Xans And Depressants
Kimberly and her friends Jessica, Amber, and Anna are sitting inside her mother's 1994 Audi 100 in a space of the parking lot of their high school. Living in a region that is considered "the heart of the country" a job in the coal mines and agriculture is waiting for you, or you could go from welfare recipient to Yale graduate. Before the first period bell rings these young high school teens decide to turn up and get lit. First, someone lends their phone to play some Travis Scott or Lil Uzi Vert. Than the sensation begins. The avenue that this sensation comes from is through a narcotic that has multiple names. This drug is ruining the lives of millions of people and is becoming a pandemic (or already is). I'm talking about no other than the selling and consumption of opium/or opiates.
Using a thin glass tube these four young ladies take turns inhaling and exhaling the deadly chemicals from the opiates. Who will stop them? What will be the fate of these young ladies if the law catches them? Do their parents see the traits of soon-to-be addicts? Nah, Kimberly's phone is stuck on Facebook Live. They're telling on themselves. Plain and simple.
Craig and Lamont have been friends since the second grade. Both are twenty-five and unemployed. With an interest in Criminal Justice, Craig had always wanted to be a lawyer. Lamont, on the other hand barely survived high school, but graduated on time (along side Craig). College was never Lamont's thing, music was though. Three out of five days of the week (randomly) Craig would walk down the steps to the first floor (Apt.1D) to check out Lamont's (L-Boogie) production skills. Where they come from a genre known as Trap dominates the scene. Their city is the birthplace of artist such as Kanye West, Lupe Fiasco, and Chief Keef. Some call it Chi-Town, but you could say Chicago.
While in Lamont's apartment these longtime friends politic, talk the shit, and beyond. Carrying the label of being both black and male is harder than society says it is. Besides sipping on some King Cobra's and hitting a blunt or two, every now and again pills are popped. Xans are what they are called on the streets.

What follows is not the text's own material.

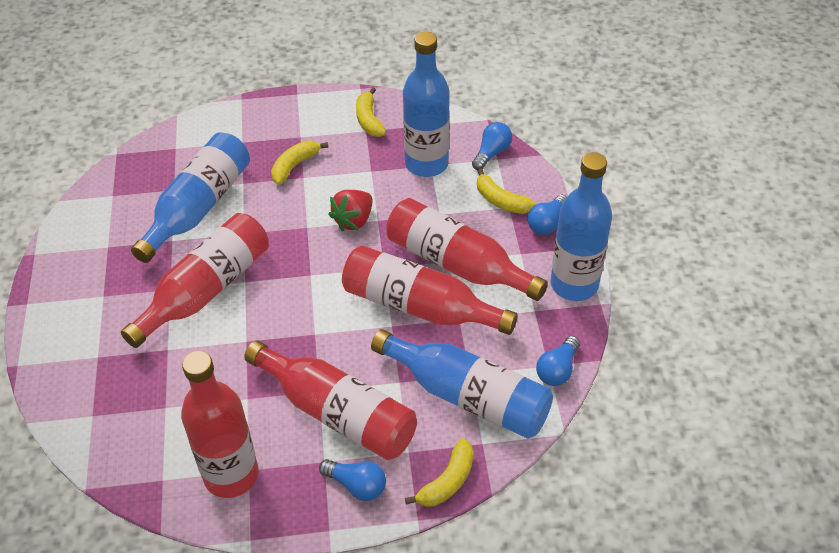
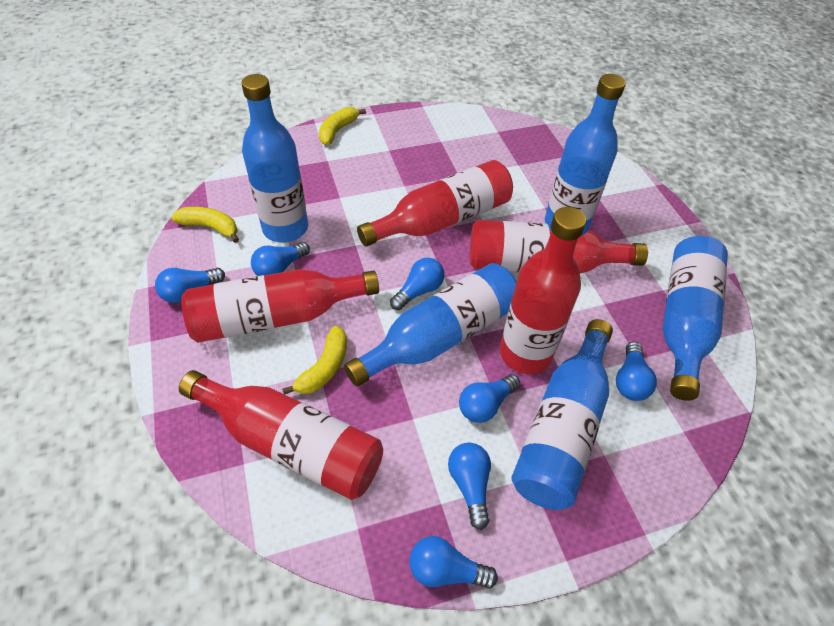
blue bottle: [131,132,250,263] [371,329,553,439] [403,32,450,177] [550,152,612,301] = 4 -> [241,74,308,243] [344,263,517,387] [511,319,613,510] [545,74,626,230] [662,236,728,401] = 5
blue light bulb: [319,459,386,501] [472,122,512,170] [527,195,567,235] [536,336,580,386] = 4 -> [155,268,225,303] [251,242,310,276] [390,258,445,310] [409,536,498,589] [448,443,491,530] [459,374,521,423] [616,342,657,401] = 7
red strawberry: [328,190,372,231] = 1 -> none = 0
yellow banana: [271,141,328,185] [356,87,386,137] [405,438,474,507] [477,168,536,214] = 4 -> [171,207,239,243] [282,326,347,395] [319,107,366,145] = 3

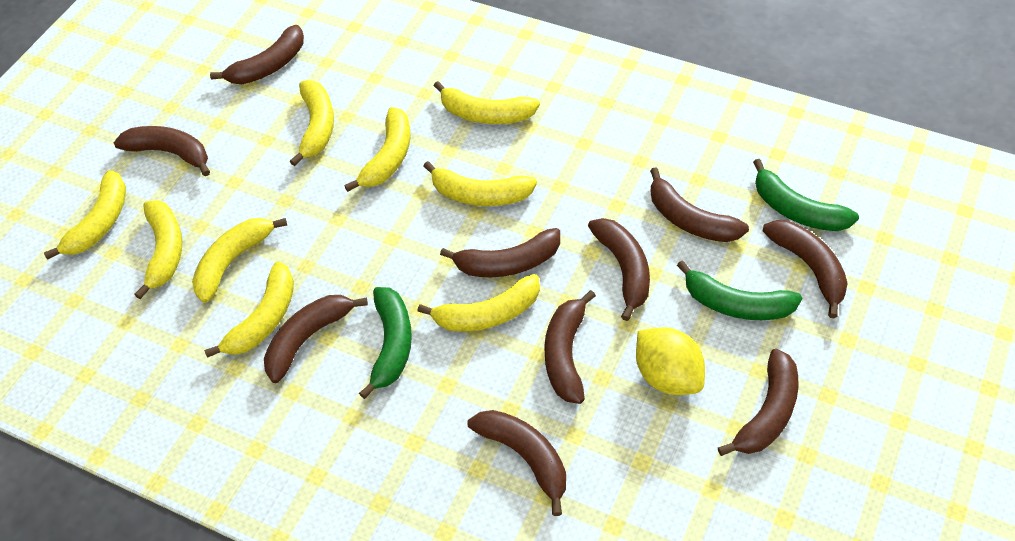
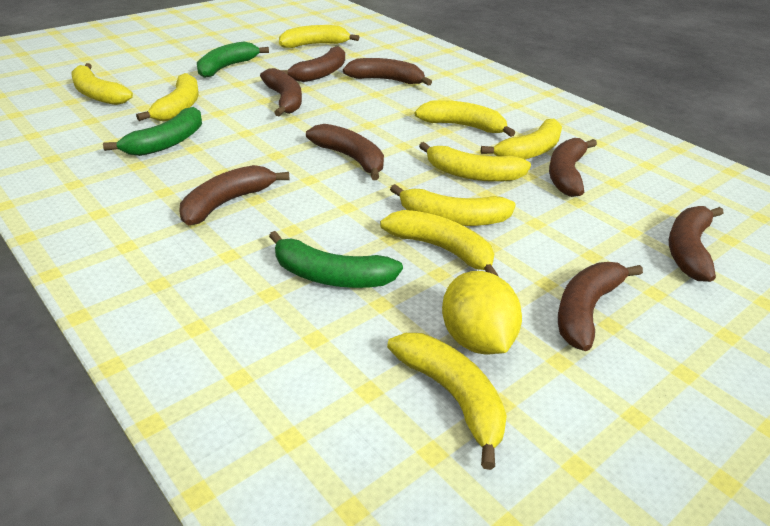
brown banana: [114,126,210,176] [210,25,304,84] [264,295,368,383] [440,228,560,277] [468,410,566,516] [544,290,596,404] [588,218,650,321] [650,168,749,242] [718,349,798,456] [763,220,848,318] = 10 -> [179,165,290,225] [260,68,302,116] [280,46,345,82] [306,124,384,180] [343,58,432,86] [549,138,597,197] [558,262,643,351] [669,206,723,282] = 8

At first Craig was fond to popping xans, but time passed and he started to love the escape it formed for his heartache. One day Craig asked Lamont "where did you get this from? This some good shit man." Lamont responded by saying "like I told you I got that connect."
Whether you belief it or not the connection that links Craig and Lamont is the same connection that links Kimberly and her friends. From the projects in Chicago to the suburbs in Ohio this same substance smuggles itself into this country and has users of all ages, races, and creeds.
Drug consumption/or using is a choice. Recovering from drug addiction is also a choice. We as individuals decide the routes we want to take. The consequences that may follow should be accepted to the full out extent.
One of my favorite writers, Philp K. Dick was once a drug user. In the author's note of his 1977 novel A Scanner Darkly Dick states:
Drug misuse is not a disease, it is a decision, like the decision to step out in front of a moving car. You would call that not a disease but an error in judgement. When a bunch of people begin to do it, it is a social error, a lifestyle. In this particular lifestyle the motto is "Be happy now because tomorrow you are dying," but the dying begin almost at once, and the happiness is a memory. It is then, only a speeding up, an intensifying, of the ordinary human existence. It is not different from your lifestyle, it is only faster. It all takes place in days or weeks or months instead of years. "Take the cash and let the credit go," as Villon said in 1460. But that is a mistake if the cash is a penny and the credit a whole lifetime.
Life is only lived once and we must choose wisely.